Moonwell users must withdraw Wormhole assets before Moonbeam sunset on July 31, 2026
The Polkadot parachain is shutting down permanently, and any assets left behind will be gone forever
Moonbeam, once the crown jewel of Polkadot’s parachain ecosystem, is pulling the plug. The network will cease operations on July 31, 2026, and every user with funds parked on the chain, whether through Moonwell, Wormhole, or any other protocol, has a hard deadline to get their money out.
What’s happening and why it matters
Wormhole, the cross-chain interoperability protocol that enables token transfers across blockchains, has issued a direct warning to its users. Any assets bridged to Moonbeam via Wormhole must be withdrawn and transferred to other networks before the shutdown date. Once the parachain winds down, Wormhole contributors will not be able to assist with any stuck assets.

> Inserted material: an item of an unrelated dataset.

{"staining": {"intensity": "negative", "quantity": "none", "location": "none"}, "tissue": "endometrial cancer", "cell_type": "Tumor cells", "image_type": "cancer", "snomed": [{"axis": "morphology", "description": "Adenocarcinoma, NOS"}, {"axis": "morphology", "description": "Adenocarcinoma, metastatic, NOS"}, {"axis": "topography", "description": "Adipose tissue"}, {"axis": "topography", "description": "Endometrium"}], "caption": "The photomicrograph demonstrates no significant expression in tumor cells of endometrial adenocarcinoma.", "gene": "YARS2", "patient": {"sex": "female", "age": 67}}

Moonwell, the decentralized lending protocol that operates on Moonbeam, is taking the threat seriously. The protocol has introduced governance proposal MIP-M45, which aims to halt all new supply and borrowing activity on Moonbeam ahead of the parachain’s closure. The proposal also calls for withdrawing reserves from various markets on the chain.
The assets affected on Moonwell include GLMR, xcDOT, USDC, FRAX, and ETH. Users with open lending or borrowing positions on the protocol’s Moonbeam deployment need to close them manually. There is no automatic migration, no safety net, no do-over.
Moonwell’s strategic retreat from Polkadot
Moonwell deprecated its Moonriver deployment on January 29, 2026. Moonriver is Kusama’s equivalent of what Moonbeam is to Polkadot, essentially a canary network that served as a testing ground.
Then, on May 21, 2026, Moonwell migrated its governance from Moonbeam to the Ethereum mainnet. MIP-M45 is the final chapter of that migration story. By halting all new lending and borrowing on Moonbeam, the protocol is effectively telling its remaining users: we’re leaving, and you should too.
The GLMR token migration to Base
For holders of GLMR, Moonbeam’s native token, there’s a specific path forward. The token is scheduled to migrate on a 1:1 basis to an ERC-20 token on Base, Coinbase’s Layer-2 network built on Ethereum’s OP Stack.
A migration bridge has been set up for this purpose, but it comes with the same hard deadline. The bridge is expected to remain operational only until July 31, 2026. After that, any GLMR still sitting on Moonbeam becomes unrecoverable.
Moonbeam was the first parachain on Polkadot to support full Ethereum-compatible smart contracts, having launched on January 11, 2022.
What investors and users should do now
The immediate priority is straightforward: if you have any assets on Moonbeam, move them. This applies whether you’re using Moonwell, Wormhole, or any other protocol deployed on the chain.
For Moonwell users specifically, the steps involve closing any open lending or borrowing positions on the Moonbeam deployment. For GLMR holders, the 1:1 migration to an ERC-20 token on Base needs to happen before the bridge closes on July 31, 2026.